-------- Data for this exercise

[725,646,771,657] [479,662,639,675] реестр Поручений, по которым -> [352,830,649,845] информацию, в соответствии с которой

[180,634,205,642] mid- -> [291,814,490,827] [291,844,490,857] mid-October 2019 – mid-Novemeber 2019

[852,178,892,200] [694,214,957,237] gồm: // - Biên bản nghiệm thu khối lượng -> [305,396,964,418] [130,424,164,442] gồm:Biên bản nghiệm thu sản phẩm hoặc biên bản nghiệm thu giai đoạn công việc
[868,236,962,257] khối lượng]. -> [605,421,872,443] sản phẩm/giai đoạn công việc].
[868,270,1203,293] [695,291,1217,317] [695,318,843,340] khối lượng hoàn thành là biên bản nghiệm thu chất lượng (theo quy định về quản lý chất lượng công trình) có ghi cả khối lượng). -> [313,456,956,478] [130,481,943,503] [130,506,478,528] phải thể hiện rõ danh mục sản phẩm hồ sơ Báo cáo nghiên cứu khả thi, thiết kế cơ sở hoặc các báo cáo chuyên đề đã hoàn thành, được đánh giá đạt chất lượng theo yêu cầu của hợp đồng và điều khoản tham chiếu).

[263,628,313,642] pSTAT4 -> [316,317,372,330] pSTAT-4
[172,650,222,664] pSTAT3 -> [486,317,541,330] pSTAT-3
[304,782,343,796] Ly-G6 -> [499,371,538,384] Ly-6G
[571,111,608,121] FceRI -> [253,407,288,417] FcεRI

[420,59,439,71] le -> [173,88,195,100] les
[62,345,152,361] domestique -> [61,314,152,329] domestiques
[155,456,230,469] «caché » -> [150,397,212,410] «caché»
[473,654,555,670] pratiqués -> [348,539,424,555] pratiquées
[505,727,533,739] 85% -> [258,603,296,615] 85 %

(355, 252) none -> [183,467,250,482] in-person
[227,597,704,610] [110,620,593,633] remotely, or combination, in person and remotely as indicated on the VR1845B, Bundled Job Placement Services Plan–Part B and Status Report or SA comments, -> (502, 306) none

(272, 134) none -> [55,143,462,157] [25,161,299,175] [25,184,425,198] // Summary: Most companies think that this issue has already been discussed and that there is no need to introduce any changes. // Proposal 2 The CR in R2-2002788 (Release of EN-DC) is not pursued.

----------------

**What the task requires**
Transcribe the records above exactly, beginning at the line that contains "[852,178,892,200] [694,214,957,237] gồm: //" and ending with the line that contains "[304,782,343,796] Ly-G6 ->", both included, and nothing else.

**Answer to the problem**
[852,178,892,200] [694,214,957,237] gồm: // - Biên bản nghiệm thu khối lượng -> [305,396,964,418] [130,424,164,442] gồm:Biên bản nghiệm thu sản phẩm hoặc biên bản nghiệm thu giai đoạn công việc
[868,236,962,257] khối lượng]. -> [605,421,872,443] sản phẩm/giai đoạn công việc].
[868,270,1203,293] [695,291,1217,317] [695,318,843,340] khối lượng hoàn thành là biên bản nghiệm thu chất lượng (theo quy định về quản lý chất lượng công trình) có ghi cả khối lượng). -> [313,456,956,478] [130,481,943,503] [130,506,478,528] phải thể hiện rõ danh mục sản phẩm hồ sơ Báo cáo nghiên cứu khả thi, thiết kế cơ sở hoặc các báo cáo chuyên đề đã hoàn thành, được đánh giá đạt chất lượng theo yêu cầu của hợp đồng và điều khoản tham chiếu).

[263,628,313,642] pSTAT4 -> [316,317,372,330] pSTAT-4
[172,650,222,664] pSTAT3 -> [486,317,541,330] pSTAT-3
[304,782,343,796] Ly-G6 -> [499,371,538,384] Ly-6G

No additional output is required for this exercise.